### EXERCISE
When you write out the listing, keep every word as it stands and drop the pictures.

━━━━━━

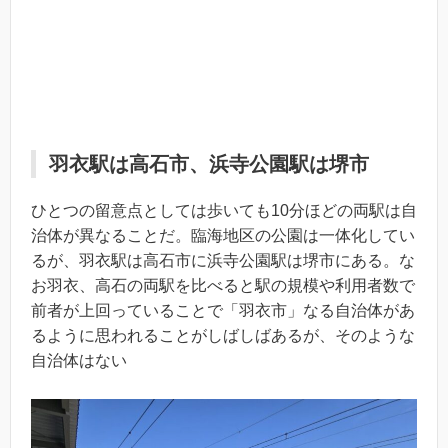
羽衣駅は高石市、浜寺公園駅は堺市
ひとつの留意点としては歩いても10分ほどの両駅は自
治体が異なることだ。臨海地区の公園は一体化してい
るが、羽衣駅は高石市に浜寺公園駅は堺市にある。な
お羽衣、高石の両駅を比べると駅の規模や利用者数で
前者が上回っていることで「羽衣市」なる自治体があ
るように思われることがしばしばあるが、そのような
自治体はない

━━━━━━

### YOUR RESPONSE
羽衣駅は高石市、浜寺公園駅は堺市
ひとつの留意点としては歩いても10分ほどの両駅は自
治体が異なることだ。臨海地区の公園は一体化してい
るが、羽衣駅は高石市に浜寺公園駅は堺市にある。な
お羽衣、高石の両駅を比べると駅の規模や利用者数で
前者が上回っていることで「羽衣市」なる自治体があ
るように思われることがしばしばあるが、そのような
自治体はない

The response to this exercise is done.